Tingkatan Opini BPK atas Laporan Keuangan Pemerintah Daerah

56

Dalam setiap pemeriksaan keuangan yang dilakukan, BPK mengeluarkan pernyataan atau kesimpulan yang disebut “opini”. Opini merupakan pernyataan atau pendapat profesional yang merupakan kesimpulan pemeriksa mengenai tingkat kewajaran informasi yang disajikan dalam laporan keuangan.

Opini ini didasarkan pada kriteria antara lain :

  1. Kesesuaian dengan Standar Akuntansi Pemerintahan
  2. Kecukupan pengungkapan (adequate disclosures)
  3. Kepatuhan terhadap peraturan perundang-undangan, dan
  4. Efektivitas Sistem Pengendalian Interen.

 

Berdasarkan Undang-undang Nomor 15 Tahun 2004, BPK dapat memberikan empat jenis opini, yaitu:

  1. Wajar Tanpa Pengecualian (WTP/unqualified opinion)
  2. Wajar Dengan Pengecualian (WDP/Qualified opinion)
  3. Tidak Wajar (TW/Adverse opinion)
  4. Tidak Memberikan Pendapat (TMP/Disclaimer opinion)

 

Opini WTP diberikan dengan kriteria: sistem pengendalian internal memadai dan tidak ada salah saji yang material atas pos-pos laporan keuangan. Secara keseluruhan laporan keuangan telah disajikan secara wajar sesuai dengan Standar Akuntansi Pemerintahan (SAP).

Opini WDP diberikan dengan kriteria: sistem pengendalian internal memadai, namun terdapat salah saji yang material pada beberapa pos laporan keuangan. Laporan keuangan dengan opini WDP dapat diandalkan, tetapi pemilik kepentingan harus memperhatikan beberapa permasalahan yang diungkapkan pemeriksa atas pos yang dikecualikan tersebut agar tidak mengalami kekeliruan dalam pengambilan keputusan.

Opini TW diberikan jika sistem pengendalian internal tidak memadai dan terdapat salah saji pada banyak pos laporan keuangan yang material.
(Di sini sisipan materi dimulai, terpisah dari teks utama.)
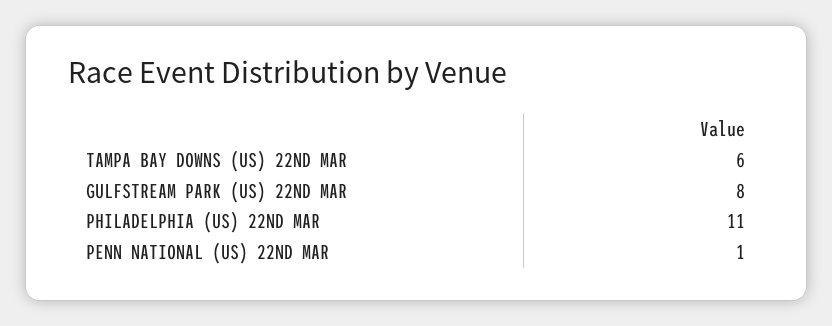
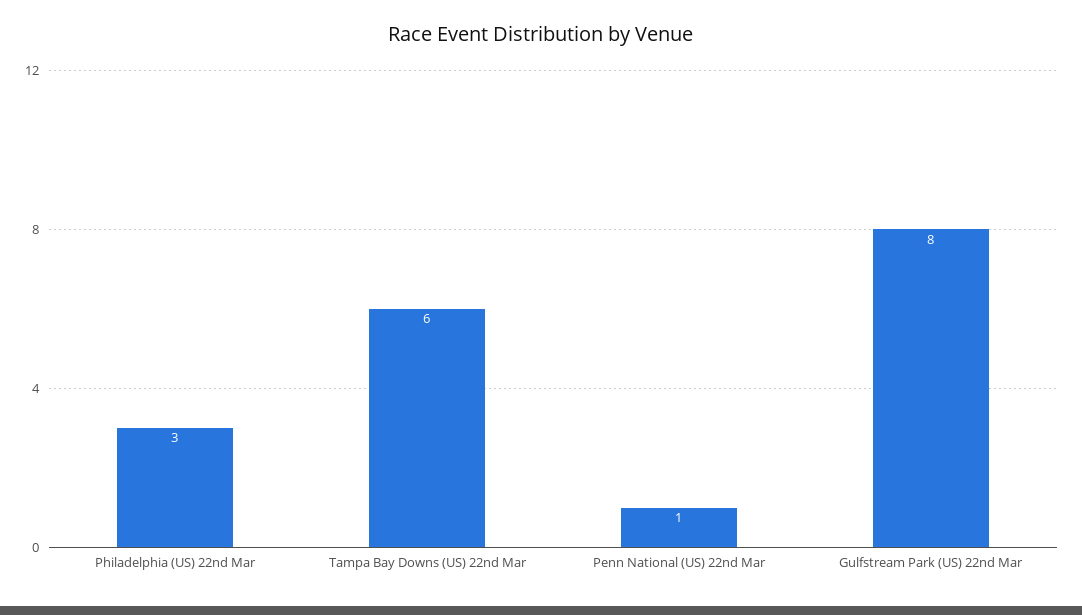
  {
    "TAMPA BAY DOWNS (US) 22ND MAR": 6,
    "GULFSTREAM PARK (US) 22ND MAR": 8,
-   "PHILADELPHIA (US) 22ND MAR": 11,
+   "PHILADELPHIA (US) 22ND MAR": 3,
    "PENN NATIONAL (US) 22ND MAR": 1
  }

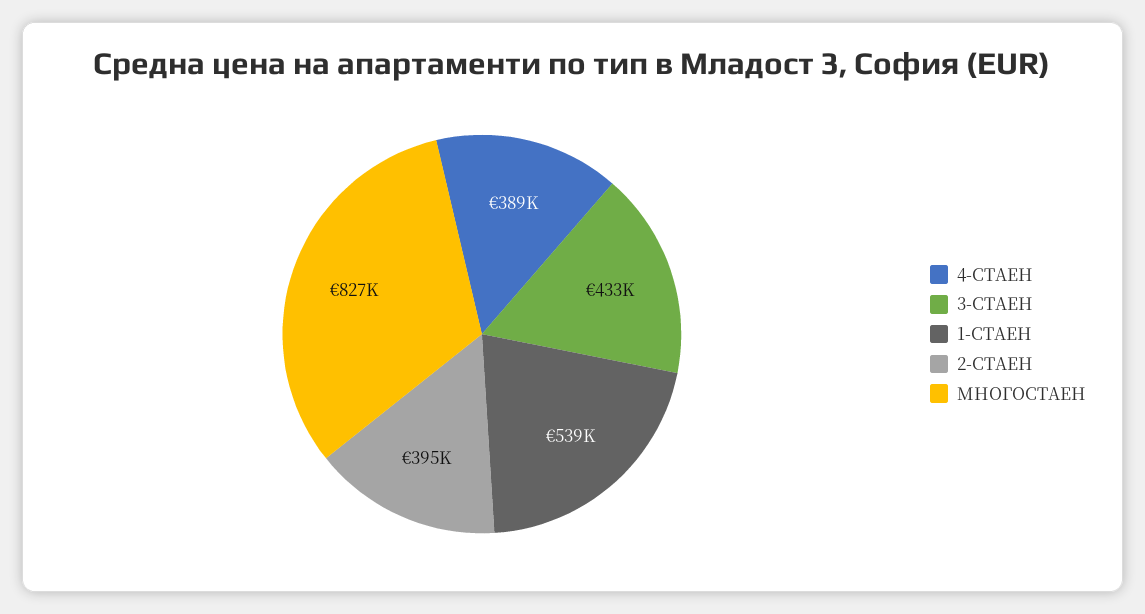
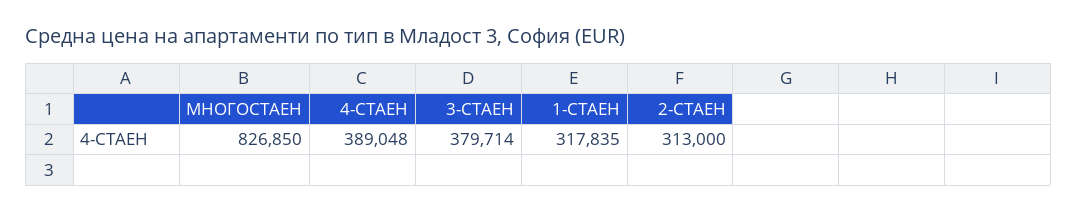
  {
    "4-СТАЕН": 389048,
-   "3-СТАЕН": 433000,
+   "3-СТАЕН": 379714,
-   "1-СТАЕН": 539000,
+   "1-СТАЕН": 317835,
-   "2-СТАЕН": 395000,
+   "2-СТАЕН": 313000,
    "МНОГОСТАЕН": 826850
  }

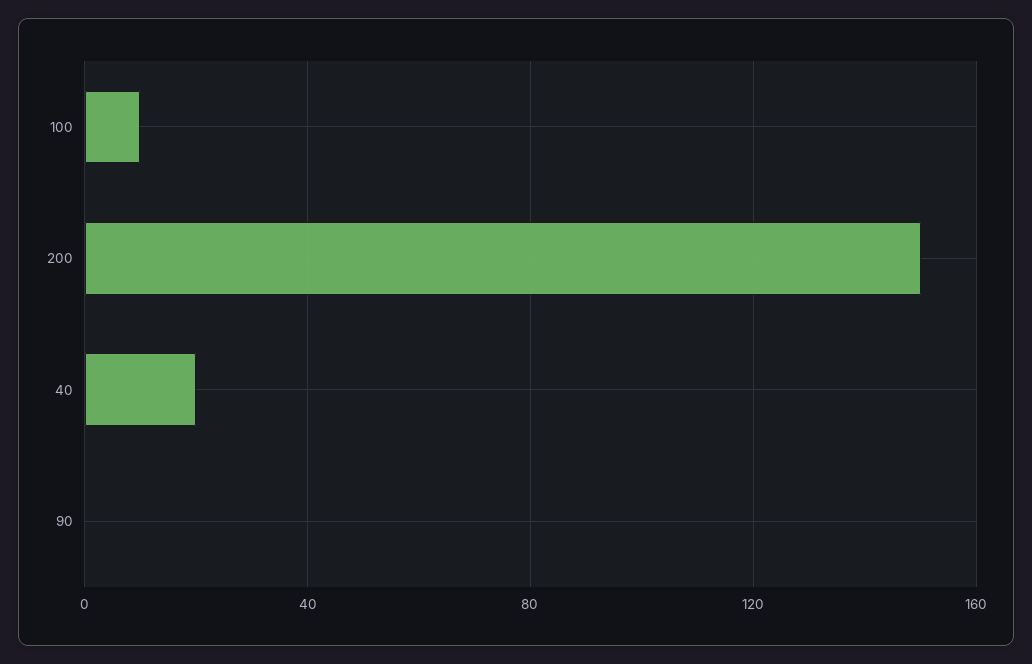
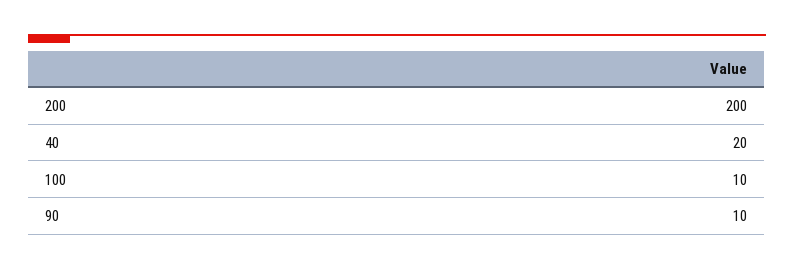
  {
    "100": 10,
-   "200": 150,
+   "200": 200,
    "40": 20,
-   "90": 0
+   "90": 10
  }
Dengan demikian secara keseluruhan laporan keuangan tidak disajikan secara wajar sesuai dengan SAP.

Adapun opini TMP diberikan apabila terdapat suatu nilai yang secara material tidak dapat diyakini pemeriksa karena ada pembatasan lingkup pemeriksaan oleh manajemen sehingga pemeriksa tidak cukup bukti dan atau sistem pengendalian intern yang sangat lemah. Dalam kondisi demikian, pemeriksa tidak dapat menilai kewajaran laporan keuangan. Misalnya, pemeriksa tidak diperbolehkan meminta data-data terkait penjualan atau aktiva tetap, sehingga tidak dapat mengetahui berapa jumlah penjualan dan pengadaan aktiva tetapnya, serta apakah sudah dicatat dengan benar sesuai dengan SAP. Dalam hal ini, pemeriksa tidak bisa memberikan penilaian apakah laporan keuangan WTP, WDP, atau TW.

Keempat jenis opini yang bisa diberikan oleh BPK tersebut dasar pertimbangan utamanya adalah kewajaran penyajian pos-pos laporan keuangan sesuai dengan SAP. Kewajaran disini bukan berarti kebenaran atas suatu transaksi. Opini atas laporan keuangan tidak mendasarkan kepada apakah pada entitas tertentu terdapat korupsi atau tidak.